La règle cistercienne recommandant l’isolement et l’autarcie, les moines n’avaient ni le besoin, ni le droit d’avoir des contacts avec le monde extérieur. De plus, ces derniers devaient absolument rejeter toute idée de profit et faisaient vœu de pauvreté à leur entrée dans le monastère. C’est sans doute la raison pour laquelle les sources ne donnent que très peu d’informations concernant ces déviations par rapport à la règle cistercienne.
À l’époque médiévale, les échanges commerciaux étaient soumis à de nombreuses taxes (le vinage pour la vente et l’achat de vin par exemple). Une bulle du pape Innocent III exempte les cisterciens de Signy « de péage, vinage, rouage et forage pour l’achat et la vente de leurs animaux, du blé, du vin, de la laine, du bois, des pierres… », preuve qu’ils pratiquaient le commerce.
Rappelons que les moines pratiquaient un élevage important de porcs, de moutons, de bovins et de chevaux. La consommation de viande leur étant interdite par la règle de saint Benoît (sauf pour les malades), on doit donc en déduire que les bêtes de boucherie étaient destinées à la vente.

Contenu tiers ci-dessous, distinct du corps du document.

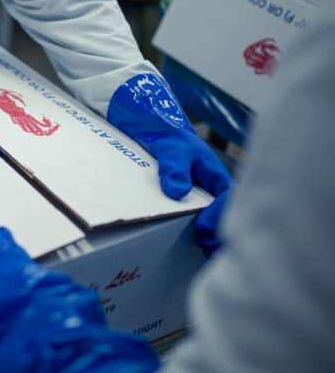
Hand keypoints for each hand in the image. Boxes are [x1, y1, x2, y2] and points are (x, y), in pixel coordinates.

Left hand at [108, 73, 233, 256]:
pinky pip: (192, 217)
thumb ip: (173, 167)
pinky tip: (189, 243)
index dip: (220, 215)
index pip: (229, 198)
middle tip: (205, 246)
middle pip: (225, 214)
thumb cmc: (163, 131)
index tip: (203, 227)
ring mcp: (196, 194)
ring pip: (212, 218)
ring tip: (202, 248)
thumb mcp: (169, 147)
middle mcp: (209, 186)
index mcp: (214, 173)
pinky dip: (194, 231)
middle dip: (221, 232)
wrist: (144, 123)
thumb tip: (177, 192)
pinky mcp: (182, 198)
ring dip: (212, 235)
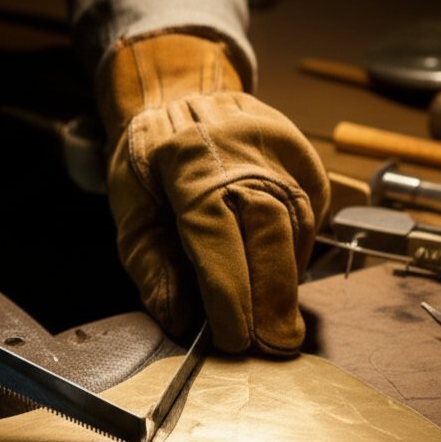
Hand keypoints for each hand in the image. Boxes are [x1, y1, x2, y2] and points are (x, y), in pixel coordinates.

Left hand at [98, 33, 329, 354]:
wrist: (182, 96)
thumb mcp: (130, 211)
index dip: (230, 291)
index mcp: (188, 160)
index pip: (216, 234)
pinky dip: (296, 256)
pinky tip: (278, 281)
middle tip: (273, 346)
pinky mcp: (308, 159)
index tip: (235, 337)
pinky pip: (310, 217)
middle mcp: (242, 149)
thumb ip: (150, 266)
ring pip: (298, 224)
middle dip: (273, 294)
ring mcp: (283, 149)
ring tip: (276, 327)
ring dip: (287, 282)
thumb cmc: (150, 161)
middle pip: (271, 227)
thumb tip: (178, 320)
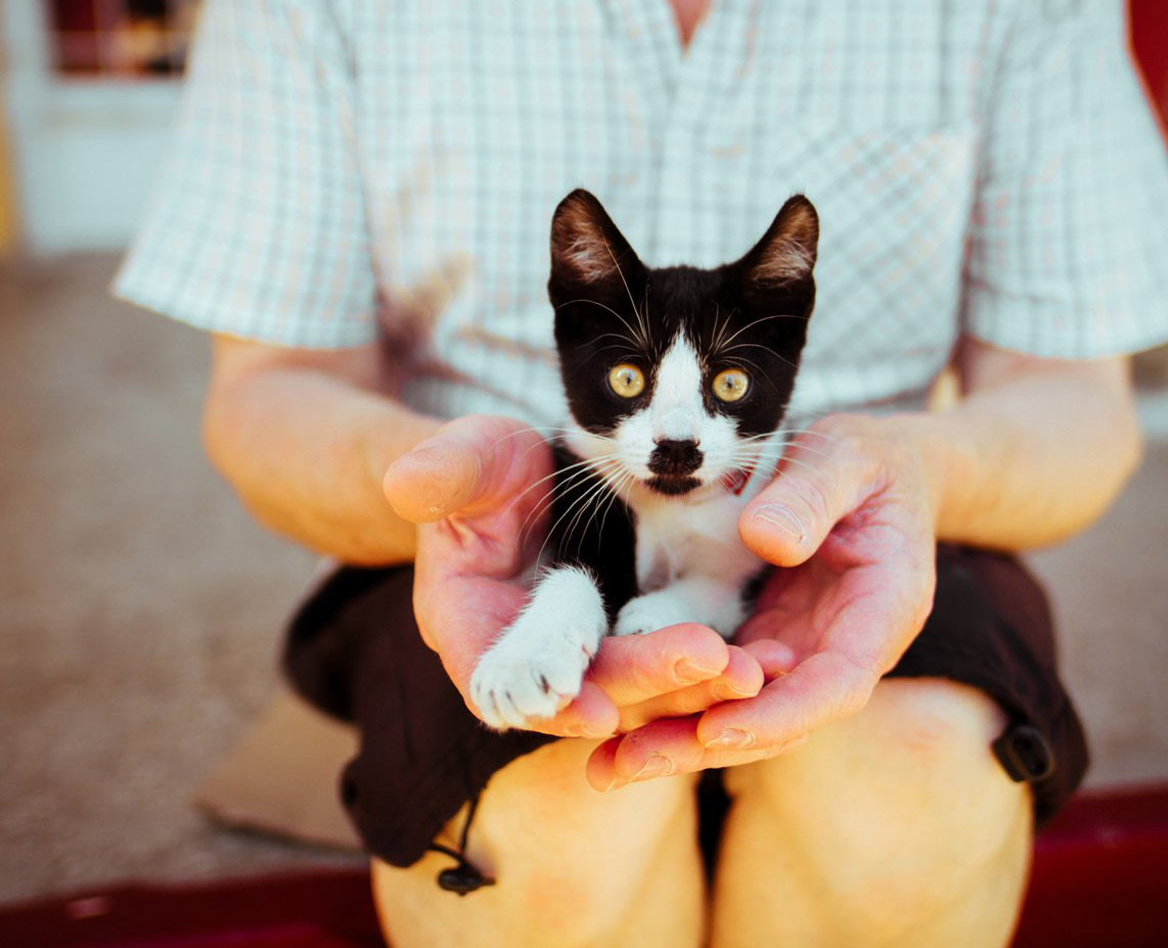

De même, la quantité de laine produite par un troupeau de six cents moutons dépassait largement les besoins de la communauté, le surplus était très certainement commercialisé.
En revanche, le commerce du vin semble avoir été une activité beaucoup plus importante, régulière et donc organisée. La consommation des moines en vin étant strictement règlementée et les besoins pour la liturgie assez modérés, la production viticole du cellier de Lavergny devait très largement dépasser la quantité de vin nécessaire à la communauté. Le reste était donc destiné au marché, d’abord local puis national et même international.
Il semble que les ardoises extraites dans la grange de l’Écaillère aient également étaient en partie destinées à la vente. De même, les moines vendaient d’autres matériaux de construction comme le bois, le fer, la pierre…
Très tôt, l’abbaye de Signy posséda un réseau de chemins et de routes permettant de relier le monastère à ses granges ainsi qu’aux villages alentours. Grâce à cela, les moines pouvaient être présents sur les marchés locaux pour vendre, acheter, mais surtout pour échanger des produits.
Rapidement, ce commerce local ne leur suffit plus pour écouler leur surplus et ils doivent alors se tourner vers des marchés plus importants et donc plus éloignés du site. Pour cela, les moines obtiennent des exemptions de taxes auprès des seigneurs locaux pour le transport et le commerce de leurs marchandises. Ainsi, on sait que des membres de la communauté se rendaient régulièrement sur les marchés et les foires de villes et villages, parfois assez éloignés (Rethel, Château-Porcien…). Les granges de Lavergny (près de Laon) et de l’Écaillère (près de Rimogne) bénéficiaient des mêmes faveurs dans les seigneuries qui les entouraient. Ainsi, ce réseau d’échanges s’étendait jusqu’en Flandre ainsi que le long de la vallée de la Meuse sur laquelle les moines de Signy bénéficiaient de la libre navigation.
Les fouilles archéologiques de la Porterie de Signy menées par Jean-Pierre Lémant en 1994 ont permis de trouver des pièces ainsi que du matériel servant à peser les monnaies. Ces découvertes attestent de l’intense activité économique et de la richesse du monastère. De plus, l’étude des monnaies retrouvées atteste la participation des moines de Signy aux échanges européens puisqu’en plus des pièces d’origine française, ont été retrouvées des pièces venant de Flandres et des Pays-Bas.
Les lieux de vente différaient selon le type de marchandises. Ainsi, la vente des céréales pouvait se faire directement à l’intérieur des moulins ou sur les marchés locaux environnants.
Dès la fin du XIIe siècle, l’abbaye de Signy multiplia ainsi les acquisitions de maisons de ville. Initialement, ces dernières étaient utilisées comme pied-à-terre pour les moines en déplacement. Puis, elles servirent d’entrepôts pour stocker les marchandises, comme les tonneaux de vin par exemple. Ainsi, les maisons acquises près de Laon permettait le stockage du vin produit dans la grange de Lavergny en attendant son acheminement, par bateau le plus souvent.